2005: Meta Data Extraction from Linguistic Meeting Transcripts for the Annodex File Format

Claudia Schremmer and Silvia Pfeiffer, “Meta Data Extraction from Linguistic Meeting Transcripts for the Annodex File Format”, IEEE Computer Society, Proceedings for the 11th Intl. Conference on Multi-Media Modelling January 2005, Melbourne, Australia pp. 405 – 412.


Semantic interpretation of the data distributed over the Internet is subject to major current research activity. The Continuous Media Web (CMWeb) extends the World Wide Web to time-continuously sampled data such as audio and video in regard to the searching, linking, and browsing functionality.

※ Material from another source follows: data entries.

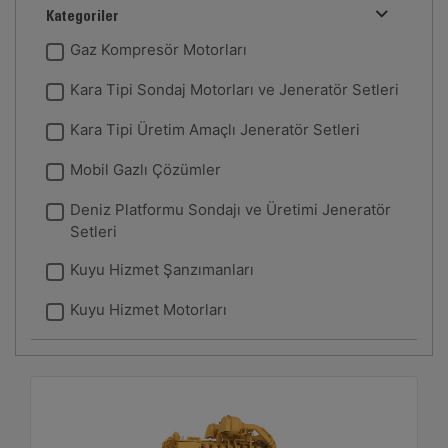
Kategoriler
Gaz Kompresör Motorları
Kara Tipi Sondaj Motorları ve Jeneratör Setleri
Kara Tipi Üretim Amaçlı Jeneratör Setleri
Mobil Gazlı Çözümler
Deniz Platformu Sondajı ve Üretimi Jeneratör
Setleri
Kuyu Hizmet Şanzımanları
Kuyu Hizmet Motorları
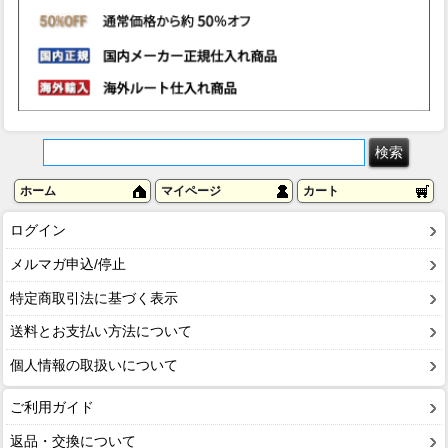
ホーム
マイページ
カート
ログイン
メルマガ申込/停止
特定商取引法に基づく表示
送料とお支払い方法について
個人情報の取扱いについて
ご利用ガイド
返品・交換について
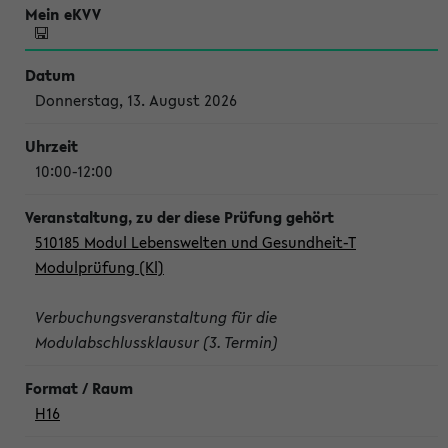
Donnerstag, 13. August 2026
10:00-12:00
510185 Modul Lebenswelten und Gesundheit-T
Modulprüfung (Kl)
Verbuchungsveranstaltung für die
Modulabschlussklausur (3. Termin)
H16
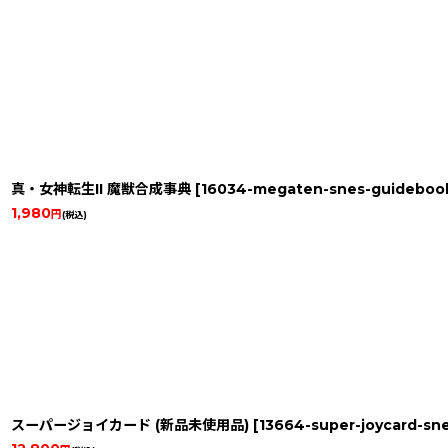
真・女神転生II 魔獣合成事典
[
16034-megaten-snes-guideboo
1,980
円
(税込)
スーパージョイカード (新品未使用品)
[
13664-super-joycard-sn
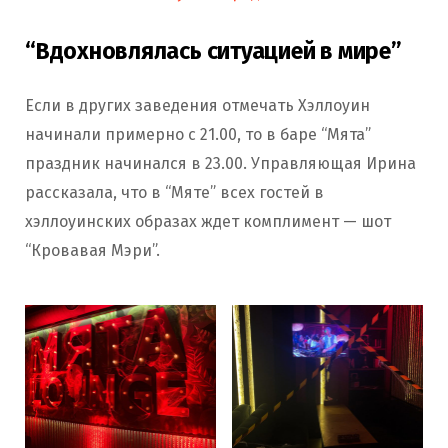
“Вдохновлялась ситуацией в мире”
Если в других заведения отмечать Хэллоуин
начинали примерно с 21.00, то в баре “Мята”
праздник начинался в 23.00. Управляющая Ирина
рассказала, что в “Мяте” всех гостей в
хэллоуинских образах ждет комплимент — шот
“Кровавая Мэри”.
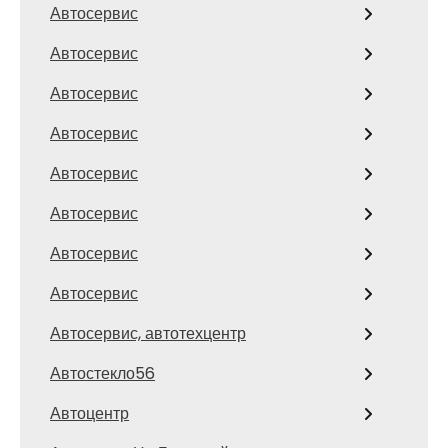
Автосервис
Автосервис
Автосервис
Автосервис
Автосервис
Автосервис
Автосервис
Автосервис
Автосервис, автотехцентр
Автостекло56
Автоцентр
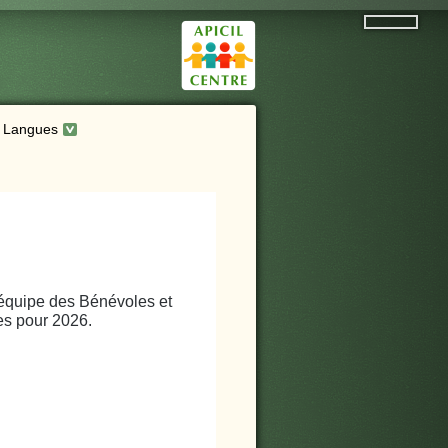
Langues
'équipe des Bénévoles et
ves pour 2026.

The CMWeb technology is based the file format Annodex which streams the media content interspersed with markup in the Continuous Media Markup Language (CMML) format that contains information relevant to the whole media file, e.g., title, author, language as well as time-sensitive information, e.g., topics, speakers, time-sensitive hyperlinks. The CMML markup may be generated manually or automatically. This paper investigates the automatic extraction of meta data and markup information from complex linguistic annotations, which are annotated recordings collected for use in linguistic research. We are particularly interested in annotated recordings of meetings and teleconferences and see automatically generated CMML files and their corresponding Annodex streams as one way of viewing such recordings. The paper presents some experiments with generating Annodex files from hand-annotated meeting recordings.